_TASK INSTRUCTIONS_
**A)** In the forum thread on finding a duplicate array element, what time and space does the XOR-based code in Answer 7 achieve?
**B)** In the records, reproduce the lines from the line containing "on Saturday with" up to and including the line containing "10 AM line.". Leave out the picture.

Difference between sum of given array elements and sum of 0 to n-1 natural numbers gives you the duplicated element. Sum of 0 to n-1 elements is (N * N-1)/2 example array is [0,1,2,3,4,5,6,7,8,8,9] sum of 0 to 9 natural numbers is : 45 sum of given array elements : 53 53-45 = 8 Which is the duplicated element

Answer 5

#include <bits/stdc++.h>
using namespace std;

int find_only_repeating_element(int arr[] , int n){
int low = 0;
int high = n-1;
while(low <= high){
    int mid = low + (high - low)/2;
    if(arr[mid] == arr[mid + 1] || arr[mid] == arr[mid - 1]){
        return arr[mid];
    }
    if(arr[mid] < mid + 1){
        high = mid - 2;
    }else{
        low = mid + 1;
    }
   }
   return -1;
}

int main(int argc, char const *argv[])
{
int n , *arr;
cin >> n;
arr = new int[n];
for(int i = 0 ; i < n ; i++){
    cin >> arr[i];
}
    cout << find_only_repeating_element(arr , n) << endl;
    return 0;
}

Answer 6

How about that? (recursion style)

public static int DuplicateBinaryFind(int[] arr, int left, int right)
{
   int dup =0;

   if(left==right)
   {
      dup = left;
   }
   else
   {
        int middle = (left+right)\2;
        if(arr[middle]<middle)
        {
          dup = DuplicateBinaryFind(arr,left, middle-1);

        }
        else
        {
           dup = DuplicateBinaryFind(arr, middle+1, right);
        }
   }

   return dup;

}

Answer 7

The example array is a little bit different from your question. Since n is the length of array and there are one and only duplicate in array, the value of each element in array should be in [0,n-1].

If that is true, then this question is the same one with How to find a duplicate element in an array of shuffled consecutive integers?

The following code should find the duplicate in O(n) time and O(1) space.

public static int findOnlyDuplicateFromArray(int[] a, boolean startWithZero){
    int xor = 0;
    int offset = 1;
    for(int i=0; i < a.length; i++){
        if(startWithZero)
            xor = xor ^ (a[i] + offset) ^ i;
        else
            xor = xor ^ a[i] ^ i;
        }
        if(startWithZero)
            xor = xor - offset;
    return xor;
}

_RECORDS FOR PROCESSING_

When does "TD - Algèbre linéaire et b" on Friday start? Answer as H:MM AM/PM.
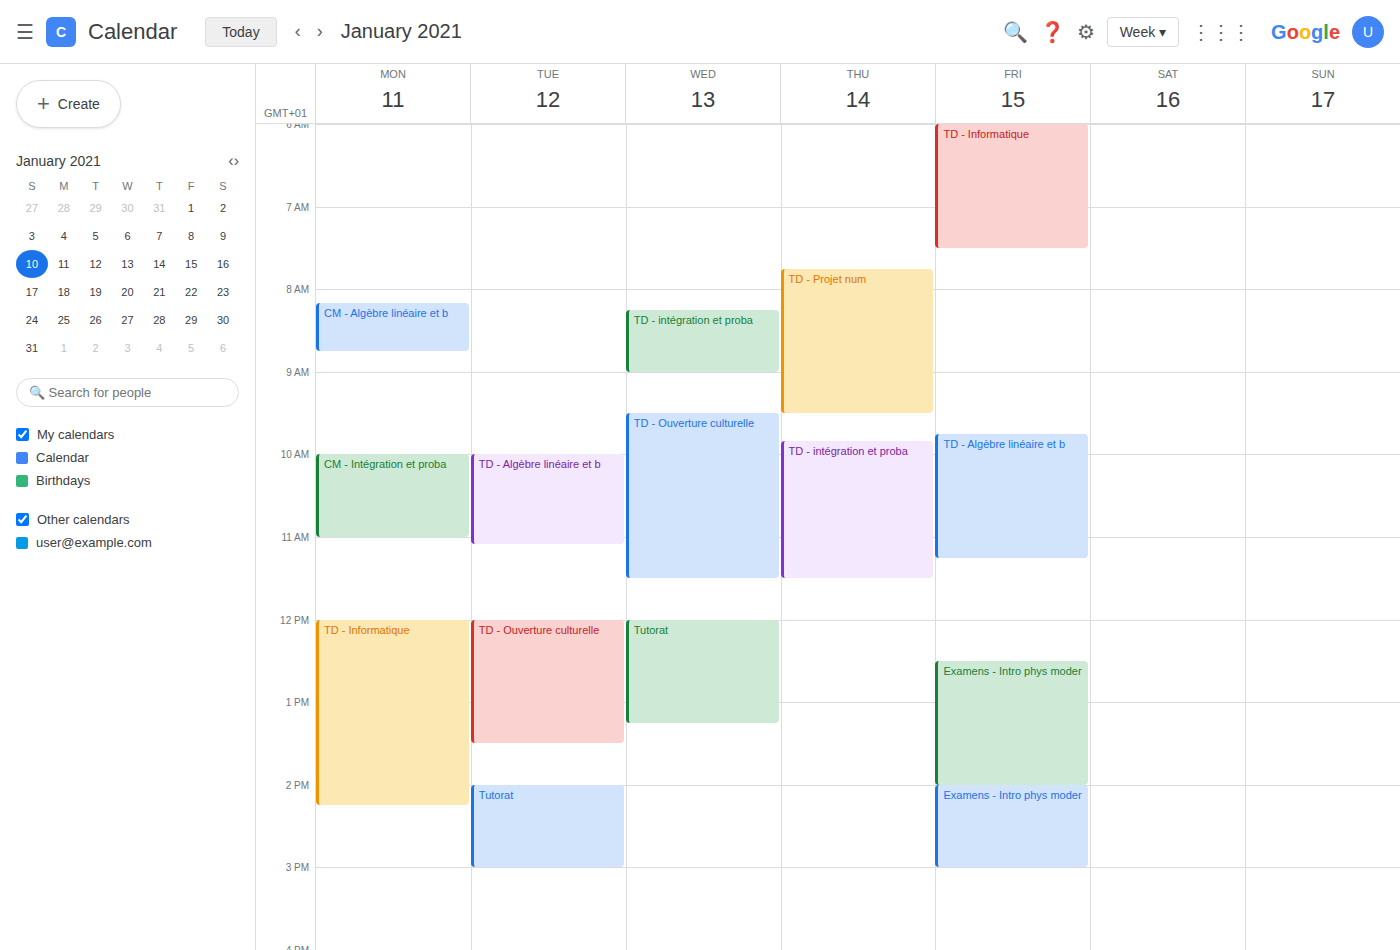
9:45 AM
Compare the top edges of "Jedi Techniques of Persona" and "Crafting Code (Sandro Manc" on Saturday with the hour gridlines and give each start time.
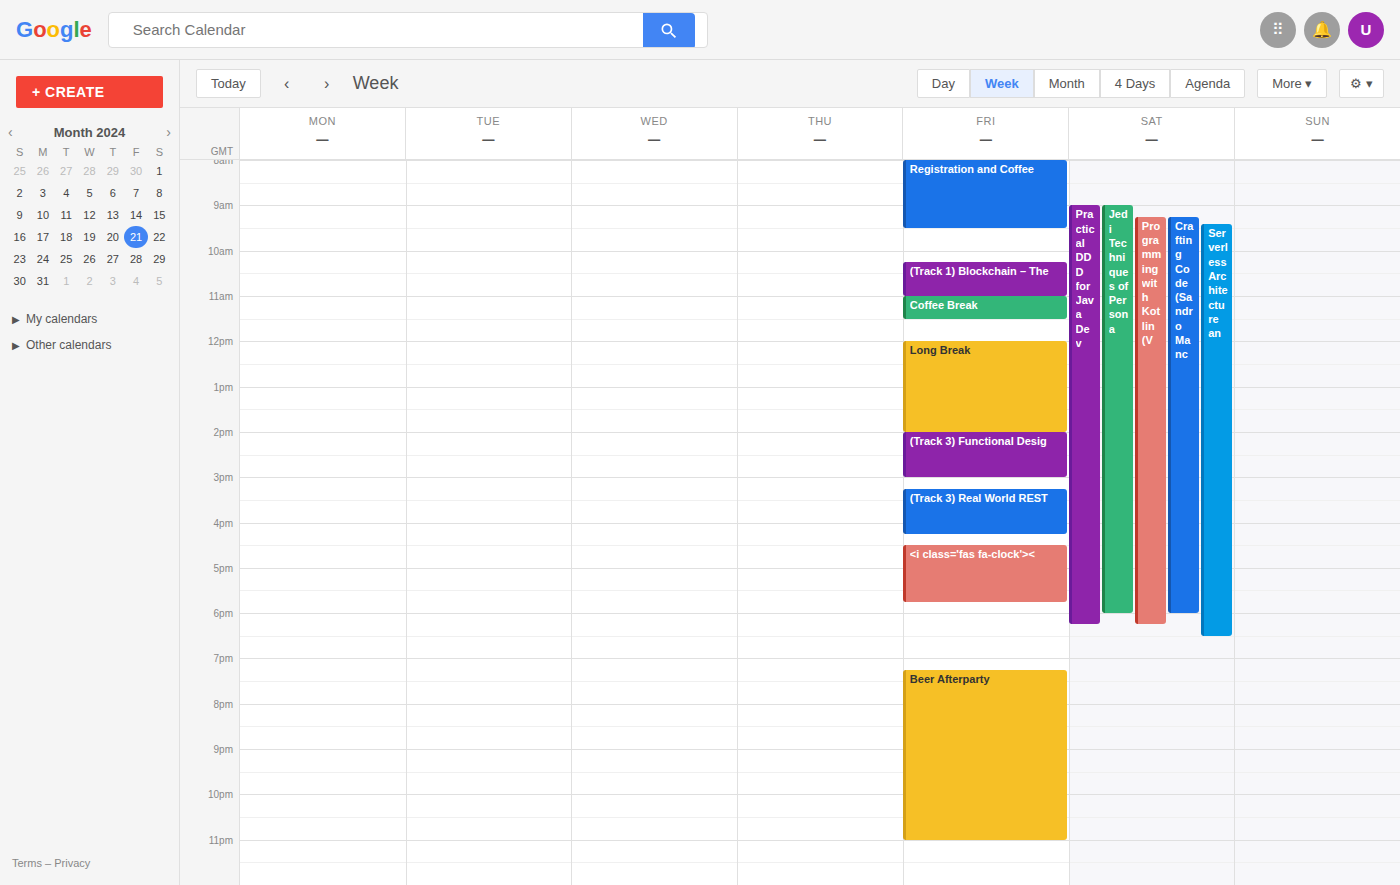
"Jedi Techniques of Persona": 9:00 AM, exactly on the 9 AM line. "Crafting Code (Sandro Manc": 9:15 AM, neither: a quarter of the way from the 9 AM line to the 10 AM line.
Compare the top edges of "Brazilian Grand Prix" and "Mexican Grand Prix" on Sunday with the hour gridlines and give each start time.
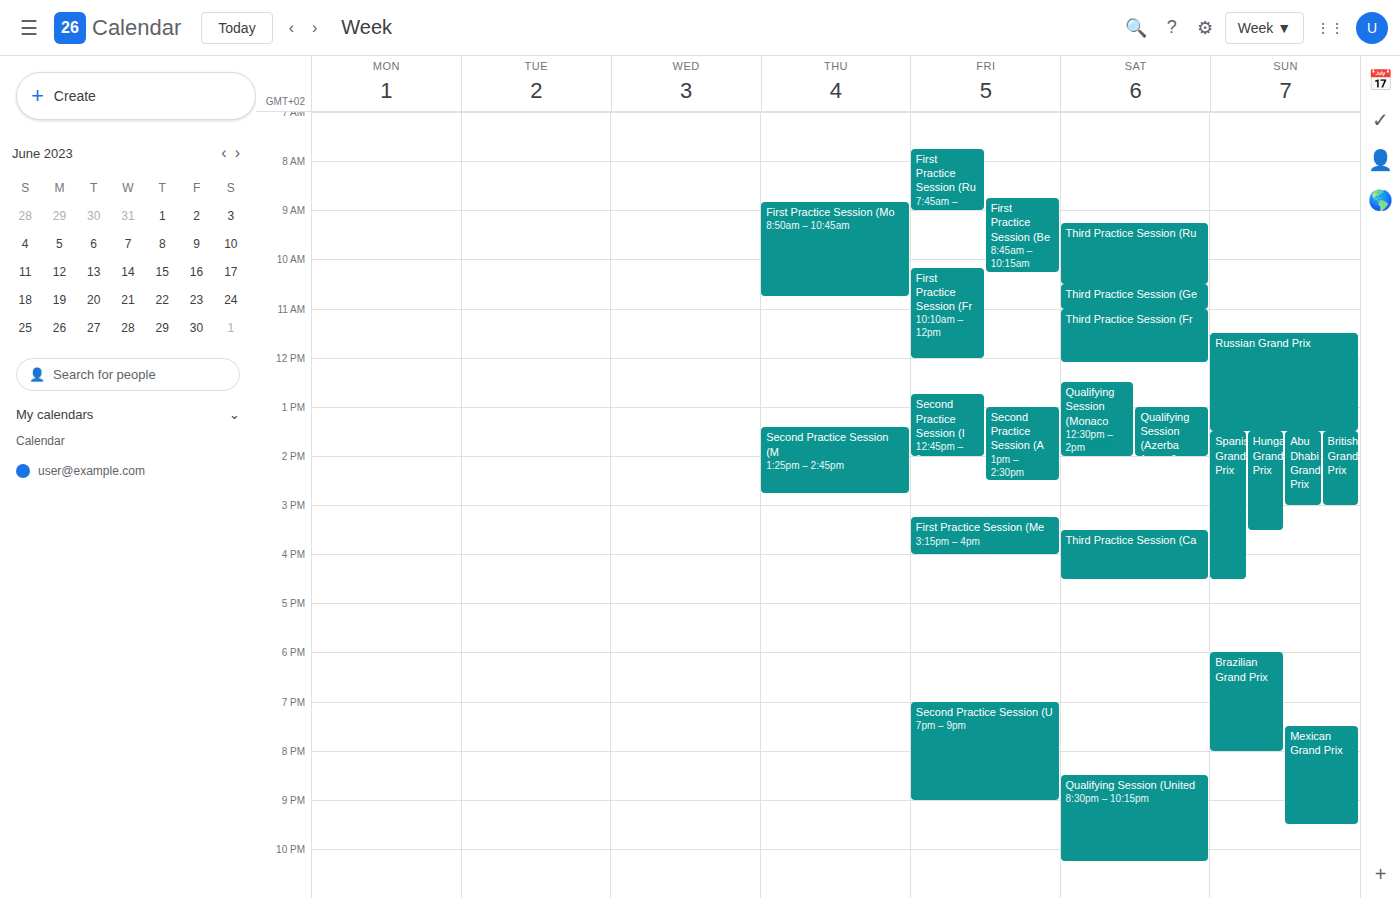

_ANSWERS PER TASK_
**A)** O(n) time and O(1) space.

**B)**
Compare the top edges of "Jedi Techniques of Persona" and "Crafting Code (Sandro Manc" on Saturday with the hour gridlines and give each start time.
"Jedi Techniques of Persona": 9:00 AM, exactly on the 9 AM line. "Crafting Code (Sandro Manc": 9:15 AM, neither: a quarter of the way from the 9 AM line to the 10 AM line.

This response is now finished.